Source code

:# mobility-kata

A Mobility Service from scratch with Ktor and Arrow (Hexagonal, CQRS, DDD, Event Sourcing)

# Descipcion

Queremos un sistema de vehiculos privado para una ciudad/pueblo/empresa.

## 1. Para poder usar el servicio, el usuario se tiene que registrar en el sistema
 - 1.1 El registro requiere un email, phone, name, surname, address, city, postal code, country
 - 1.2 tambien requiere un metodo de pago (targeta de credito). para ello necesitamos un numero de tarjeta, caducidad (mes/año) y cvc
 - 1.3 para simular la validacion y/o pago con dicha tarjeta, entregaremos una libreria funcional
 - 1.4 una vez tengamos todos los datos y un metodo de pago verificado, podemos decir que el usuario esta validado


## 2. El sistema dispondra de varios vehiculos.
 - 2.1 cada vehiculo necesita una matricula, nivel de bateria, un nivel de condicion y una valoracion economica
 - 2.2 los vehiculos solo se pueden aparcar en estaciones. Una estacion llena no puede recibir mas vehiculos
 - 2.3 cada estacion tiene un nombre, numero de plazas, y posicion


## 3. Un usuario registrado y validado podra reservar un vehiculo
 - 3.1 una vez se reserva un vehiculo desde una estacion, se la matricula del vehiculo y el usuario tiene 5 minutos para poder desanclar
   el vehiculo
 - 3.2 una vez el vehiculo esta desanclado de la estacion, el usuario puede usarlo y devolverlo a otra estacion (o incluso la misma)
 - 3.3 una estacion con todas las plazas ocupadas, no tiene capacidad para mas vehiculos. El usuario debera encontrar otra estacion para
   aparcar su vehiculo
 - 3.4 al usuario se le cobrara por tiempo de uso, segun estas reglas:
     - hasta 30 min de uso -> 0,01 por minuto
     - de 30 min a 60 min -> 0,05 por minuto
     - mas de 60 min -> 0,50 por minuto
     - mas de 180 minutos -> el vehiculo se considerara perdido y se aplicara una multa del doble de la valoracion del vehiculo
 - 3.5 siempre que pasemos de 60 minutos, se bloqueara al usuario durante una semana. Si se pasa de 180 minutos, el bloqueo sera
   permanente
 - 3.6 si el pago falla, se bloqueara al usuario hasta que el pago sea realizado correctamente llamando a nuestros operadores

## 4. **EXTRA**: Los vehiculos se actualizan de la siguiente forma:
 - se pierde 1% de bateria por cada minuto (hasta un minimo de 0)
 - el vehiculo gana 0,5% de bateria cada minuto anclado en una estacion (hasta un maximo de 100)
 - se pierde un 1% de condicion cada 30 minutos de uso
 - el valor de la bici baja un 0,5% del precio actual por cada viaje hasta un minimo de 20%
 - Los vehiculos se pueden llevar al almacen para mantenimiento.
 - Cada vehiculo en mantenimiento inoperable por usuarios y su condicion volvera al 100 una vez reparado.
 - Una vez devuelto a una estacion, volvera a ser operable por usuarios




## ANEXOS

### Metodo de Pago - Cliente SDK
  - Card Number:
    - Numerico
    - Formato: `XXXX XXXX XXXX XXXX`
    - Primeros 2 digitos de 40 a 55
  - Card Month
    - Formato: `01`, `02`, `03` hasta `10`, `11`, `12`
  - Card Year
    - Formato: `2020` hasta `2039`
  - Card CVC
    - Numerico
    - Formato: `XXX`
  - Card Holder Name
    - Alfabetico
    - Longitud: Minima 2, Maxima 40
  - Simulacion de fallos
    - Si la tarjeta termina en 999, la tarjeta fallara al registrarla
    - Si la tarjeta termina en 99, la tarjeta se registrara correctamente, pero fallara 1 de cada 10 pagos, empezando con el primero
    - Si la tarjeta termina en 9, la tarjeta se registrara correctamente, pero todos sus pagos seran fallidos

◆ Task details ◆
Please return exactly the lines that run from the line with "- Card Month" through the end of the records above, both included, and nothing more.

◆ Exercise result ◆
  - Card Month
    - Formato: `01`, `02`, `03` hasta `10`, `11`, `12`
  - Card Year
    - Formato: `2020` hasta `2039`
  - Card CVC
    - Numerico
    - Formato: `XXX`
  - Card Holder Name
    - Alfabetico
    - Longitud: Minima 2, Maxima 40
  - Simulacion de fallos
    - Si la tarjeta termina en 999, la tarjeta fallara al registrarla
    - Si la tarjeta termina en 99, la tarjeta se registrara correctamente, pero fallara 1 de cada 10 pagos, empezando con el primero
    - Si la tarjeta termina en 9, la tarjeta se registrara correctamente, pero todos sus pagos seran fallidos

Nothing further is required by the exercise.